Subitamente far-se-á ouvir o hino nacional,
entoado por milhares de gargantas. Abrir-se-ão janelas e varandas e ver-se-ão
na rua bandeiras nacionais, cabeças nuas ou com bonés, talvez um cartaz ou
outro, feitos à pressa e impetuosamente, fazendo desaparecer algumas pessoas
nessa massa ruidosa, ordeira e feliz, fazendo recordar tudo o que se viveu em
Abril de 1974.
Desde as janelas e varandas, ouvir-se-ão
vozes dizerem que “já não era sem tempo, que o povo já não podia aguentar
mais..., que era bem preciso pôr fim a tudo o que se passava”.
Ouviam-se também o pisar dos sapatos sobre o
pavimento. Ouviam-se vozes soltas de gargantas já roucas, e a imensa multidão,
não podendo conter-se, juntava-se a toda aquela multidão que avançava,
decidida, rumo ao palácio.
Curiosamente, não se viam avançar carros de
assalto, de combate, não! Por entre a multidão delirante, apenas alguns
soldados com suas armas ao ombro e caladas, podendo ver-se também, de vez em
quando, alguns cotovelos descarregarem sobre montras e vidros de carros por ali estacionados.
Todos os rostos estavam vermelhos, o suor
corria em grandes gotas, o que fazia lembrar que os heróis não podem cheirar
bem!
No pal´cio reinava a calma quando lá chegou
toda aquela multidão já em fúria. Curioso fenómeno social: quanto mais se
aproximavam do palácio, mais se sentiam furiosas aquelas gentes, dignas
representantes do proletariado nacional.
Um militar, talvez um capitão, avançou de
entre a turba, e clamou algo que ninguém mais percebeu, levando-o a solicitar silêncio.
Todos se calaram e abriram-se as portas do palácio, convidando-o a entrar.
Passados alguns minutos, veio à porta e
chamou meia dúzia de soldados, para escoltarem até um blindado os ocupantes do
palácio. As vozes do povo fizeram-se ouvir novamente, percebendo-se que algumas
delas diziam ter-se acabado o mito, e que o povo tinha reavido a soberania.
Alguns tentaram entrar, o que foi impedido
pelos soldados colocados à porta, enquanto o blindado arrancava pesadamente.
Estava dado o primeiro passo para levar a cabo a revolução. Desconhecia-se o
destino do blindado, até que uma voz gritou: “Vamos a S. Bento!! E, todos se
dirigiram para lá, onde puderam ainda assistir a uma cena similar.
Uma alegria frenética soa nos ares da capital, onde mais populares
se juntaram, formando então uma massa compacta que invadiu a escadaria, pretendendo
também aí entrar no palácio, tendo sido
impedida benevolamente pelos militares.
Parte do povo, menos por vingança que para
afirmar a sua posseção, parte, lacera os vidros e avança até à porta frontal,
acabando por deter-se perante a atitude dos soldados.
Calados por momentos, quietos e como que
acalmados subitamente, limitam-se a gritar que a canalha tinha sido vencida e
que, mesmo assim, lhe permitiram que se mantivessem com gravatas vistosas ao
pescoço, quando merecia apenas o nó da corda.
Aproximava-se mais uma manhã de glória para
militares e povo, que em silêncio e sem disparar um único tiro, apoderar-se dos
“senhores” até então, para os conduzir para longe da vingança popular, cujo
resultado poderia tornar-se desastroso.
A canalha protegia-se com os soldados.
Parecia gemer… afobada.
Estaria, finalmente, Portugal livre? Ou
deveria manter-se bem atento ainda?
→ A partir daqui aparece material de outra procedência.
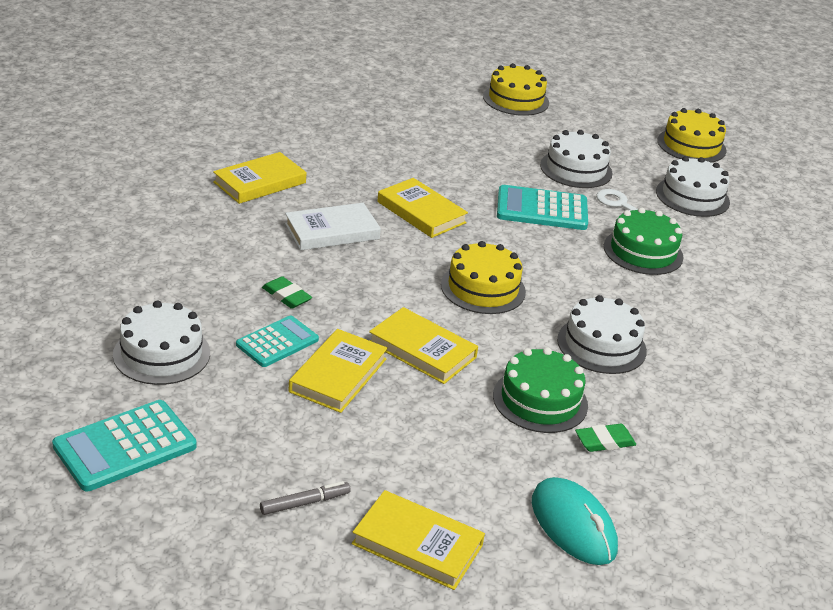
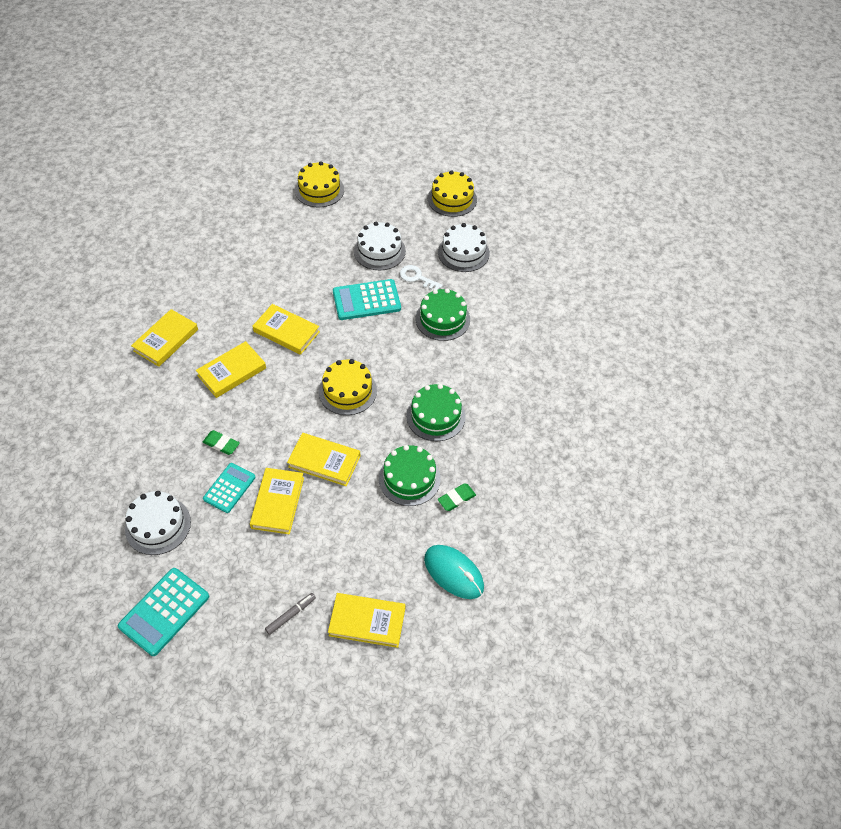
camera: 15 degrees left, 20 degrees up
(332, 231) = (232, 372): white book -> yellow book
(601, 345) = (435, 416): white cake -> green cake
Muito possivelmente, como anunciou um
militar de patente, seria melhor que todos regressassem a casa e vissem e
ouvissem a rádio e a televisão, já que eles próprios informariam sobre o
desenrolar dos acontecimentos.
Todos começaram a dispersar e em breve só ali
estavam os militares que, uma vez mais devolviam a soberania ao povo e, em
breve, entregariam, de novo, aos políticos civis as rédeas do país. Tinham
cumprido o seu dever, o resto ficaria nas mãos do povo e nas escolhas que faria
doravante.
Tudo recomeçava, tudo voltava a ser
depositado nas mão e na vontade do povo, que deveria saber o que e quem
escolheria para governar o país melhor que os que tinham sido depostos.